Abstract
My paper intends to investigate the construction and strengthening of transnational networks between Europe and the Arab world in the 1930s, by focusing on the experience of Radio Bari, a radio station broadcasting in Arabic and intended to enhance the Italian Fascist political and strategic presence in the Arab world. More specifically, this paper aims at enquiring to what extent Radio Bari might be considered an example of the cultural transnational networks that existed throughout the Mediterranean sea in the 1930s.

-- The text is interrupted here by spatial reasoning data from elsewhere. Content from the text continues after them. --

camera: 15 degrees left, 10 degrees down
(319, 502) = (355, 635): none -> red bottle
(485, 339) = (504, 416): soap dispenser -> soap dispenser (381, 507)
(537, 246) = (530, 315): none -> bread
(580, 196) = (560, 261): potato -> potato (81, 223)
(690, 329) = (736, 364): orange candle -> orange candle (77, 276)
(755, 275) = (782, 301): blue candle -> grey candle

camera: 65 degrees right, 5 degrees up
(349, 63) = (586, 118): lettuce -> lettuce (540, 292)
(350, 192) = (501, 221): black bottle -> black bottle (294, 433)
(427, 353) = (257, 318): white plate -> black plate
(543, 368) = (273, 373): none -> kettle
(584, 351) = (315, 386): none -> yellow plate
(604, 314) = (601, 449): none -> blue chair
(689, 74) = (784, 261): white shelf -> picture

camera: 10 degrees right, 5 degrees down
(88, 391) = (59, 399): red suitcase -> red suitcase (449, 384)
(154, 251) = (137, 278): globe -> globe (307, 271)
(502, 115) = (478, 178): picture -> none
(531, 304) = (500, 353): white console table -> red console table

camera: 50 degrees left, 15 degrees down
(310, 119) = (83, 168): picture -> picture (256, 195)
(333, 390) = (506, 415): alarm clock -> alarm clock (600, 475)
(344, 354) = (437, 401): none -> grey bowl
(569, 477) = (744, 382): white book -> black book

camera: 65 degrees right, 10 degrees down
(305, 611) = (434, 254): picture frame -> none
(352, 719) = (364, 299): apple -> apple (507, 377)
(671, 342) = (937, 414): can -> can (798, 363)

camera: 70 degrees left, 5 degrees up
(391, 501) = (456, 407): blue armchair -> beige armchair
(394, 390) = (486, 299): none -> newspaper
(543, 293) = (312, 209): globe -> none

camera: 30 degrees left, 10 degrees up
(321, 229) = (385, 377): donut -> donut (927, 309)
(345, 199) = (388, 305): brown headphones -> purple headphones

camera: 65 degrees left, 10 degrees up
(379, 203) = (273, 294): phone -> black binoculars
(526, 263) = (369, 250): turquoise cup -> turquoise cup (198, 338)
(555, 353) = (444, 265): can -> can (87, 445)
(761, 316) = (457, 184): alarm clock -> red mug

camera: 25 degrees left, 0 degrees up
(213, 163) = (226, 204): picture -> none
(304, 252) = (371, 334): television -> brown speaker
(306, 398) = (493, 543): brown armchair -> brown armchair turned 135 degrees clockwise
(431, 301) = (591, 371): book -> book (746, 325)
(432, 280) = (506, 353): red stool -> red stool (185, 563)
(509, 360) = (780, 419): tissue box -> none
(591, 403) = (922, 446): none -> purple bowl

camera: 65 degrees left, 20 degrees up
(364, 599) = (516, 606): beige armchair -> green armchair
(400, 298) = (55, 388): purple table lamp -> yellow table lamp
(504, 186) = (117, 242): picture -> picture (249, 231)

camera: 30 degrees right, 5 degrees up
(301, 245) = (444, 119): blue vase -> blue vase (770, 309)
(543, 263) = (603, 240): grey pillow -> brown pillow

Being a radio that was transmitting from Italy to the Arab world, thus circulating information across state borders, Radio Bari was by definition a transnational phenomenon. But, my paper wants to highlight other aspects of that experience. In fact, as was the case with other European radios (Radio Daventry, Radio Paris Mondial, Radio Berlin) where Arabs were employed as announcers, Radio Bari took advantage of the participation in its programs of a relevant group of Arabs (both from Mashreq and Maghreb) either as speakers or as guests. Political and religious channels—i.e. Arab nationalists and Christian Arabs—were used by the Italian government to identify people who could work in the radio and participate in its programs. As examples, among the speakers there was Salim Cattan, brother of a Maronite Lebanese bishop, and among the guests Shakib Arslan, Habib Bourguiba, Taha Hussein and Muhammad Kurdali.
This paper intends to reply to several questions. What was Arabs’ role in Radio Bari’s programs? To what extent did they contribute in shaping Radio Bari? How did they interact with the Italian radio staff and the broader group of Italian Oriental scholars, such as Carlo Alfonso Nallino, Ettore Rossi and Laura Veccia Vaglieri (the only non-Muslim allowed to attend the 1935 Muslim Congress of Europe), as well as journalists, such as Enrico Insabato, Daniele Occhipinti, and Ugo Danone, Enrico Nuné? To what extent did they contribute to make Radio Bari a transnational experience?
Apart from the (few) bibliography existing on this topic, in terms of sources my paper will be mainly based on the unpublished documentation that I have been collecting so far in several archives in Italy, UK, France, Morocco and the US.